Collection entries
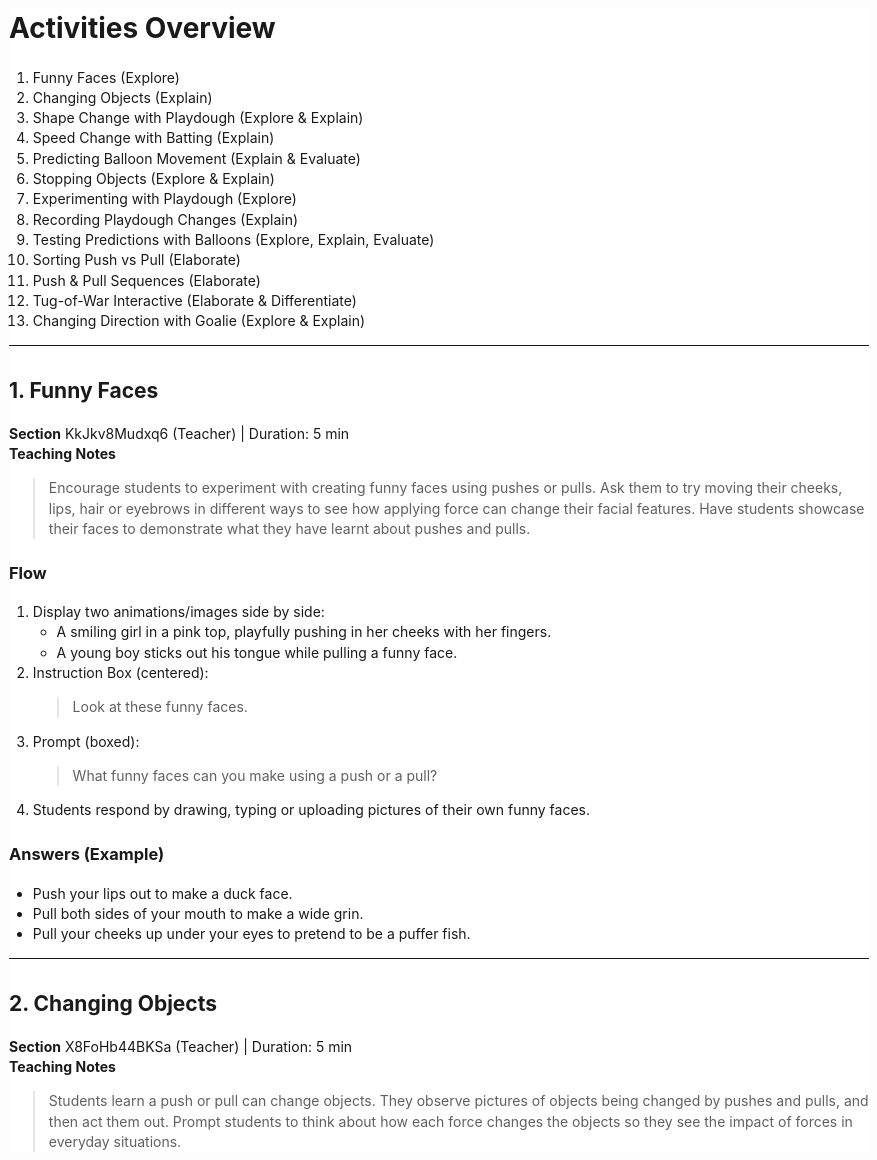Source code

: 
# Activities Overview

1. Funny Faces (Explore)  
2. Changing Objects (Explain)  
3. Shape Change with Playdough (Explore & Explain)  
4. Speed Change with Batting (Explain)  
5. Predicting Balloon Movement (Explain & Evaluate)  
6. Stopping Objects (Explore & Explain)  
7. Experimenting with Playdough (Explore)  
8. Recording Playdough Changes (Explain)  
9. Testing Predictions with Balloons (Explore, Explain, Evaluate)  
10. Sorting Push vs Pull (Elaborate)  
11. Push & Pull Sequences (Elaborate)  
12. Tug-of-War Interactive (Elaborate & Differentiate)  
13. Changing Direction with Goalie (Explore & Explain)  

---

## 1. Funny Faces  
**Section** KkJkv8Mudxq6 (Teacher) | Duration: 5 min  
**Teaching Notes**  
> Encourage students to experiment with creating funny faces using pushes or pulls. Ask them to try moving their cheeks, lips, hair or eyebrows in different ways to see how applying force can change their facial features. Have students showcase their faces to demonstrate what they have learnt about pushes and pulls.  

### Flow  
1. Display two animations/images side by side:  
   - A smiling girl in a pink top, playfully pushing in her cheeks with her fingers.  
   - A young boy sticks out his tongue while pulling a funny face.  
2. Instruction Box (centered):  
   > Look at these funny faces.  
3. Prompt (boxed):  
   > What funny faces can you make using a push or a pull?  
4. Students respond by drawing, typing or uploading pictures of their own funny faces.

### Answers (Example)  
- Push your lips out to make a duck face.  
- Pull both sides of your mouth to make a wide grin.  
- Pull your cheeks up under your eyes to pretend to be a puffer fish.  

---

## 2. Changing Objects  
**Section** X8FoHb44BKSa (Teacher) | Duration: 5 min  
**Teaching Notes**  
> Students learn a push or pull can change objects. They observe pictures of objects being changed by pushes and pulls, and then act them out. Prompt students to think about how each force changes the objects so they see the impact of forces in everyday situations.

TASK GOAL: Return every line of the listing above unchanged, leaving out any pictures.

TASK ANSWER:
Source code

: 
# Activities Overview

1. Funny Faces (Explore)  
2. Changing Objects (Explain)  
3. Shape Change with Playdough (Explore & Explain)  
4. Speed Change with Batting (Explain)  
5. Predicting Balloon Movement (Explain & Evaluate)  
6. Stopping Objects (Explore & Explain)  
7. Experimenting with Playdough (Explore)  
8. Recording Playdough Changes (Explain)  
9. Testing Predictions with Balloons (Explore, Explain, Evaluate)  
10. Sorting Push vs Pull (Elaborate)  
11. Push & Pull Sequences (Elaborate)  
12. Tug-of-War Interactive (Elaborate & Differentiate)  
13. Changing Direction with Goalie (Explore & Explain)  

---

## 1. Funny Faces  
**Section** KkJkv8Mudxq6 (Teacher) | Duration: 5 min  
**Teaching Notes**  
> Encourage students to experiment with creating funny faces using pushes or pulls. Ask them to try moving their cheeks, lips, hair or eyebrows in different ways to see how applying force can change their facial features. Have students showcase their faces to demonstrate what they have learnt about pushes and pulls.  

### Flow  
1. Display two animations/images side by side:  
   - A smiling girl in a pink top, playfully pushing in her cheeks with her fingers.  
   - A young boy sticks out his tongue while pulling a funny face.  
2. Instruction Box (centered):  
   > Look at these funny faces.  
3. Prompt (boxed):  
   > What funny faces can you make using a push or a pull?  
4. Students respond by drawing, typing or uploading pictures of their own funny faces.

### Answers (Example)  
- Push your lips out to make a duck face.  
- Pull both sides of your mouth to make a wide grin.  
- Pull your cheeks up under your eyes to pretend to be a puffer fish.  

---

## 2. Changing Objects  
**Section** X8FoHb44BKSa (Teacher) | Duration: 5 min  
**Teaching Notes**  
> Students learn a push or pull can change objects. They observe pictures of objects being changed by pushes and pulls, and then act them out. Prompt students to think about how each force changes the objects so they see the impact of forces in everyday situations.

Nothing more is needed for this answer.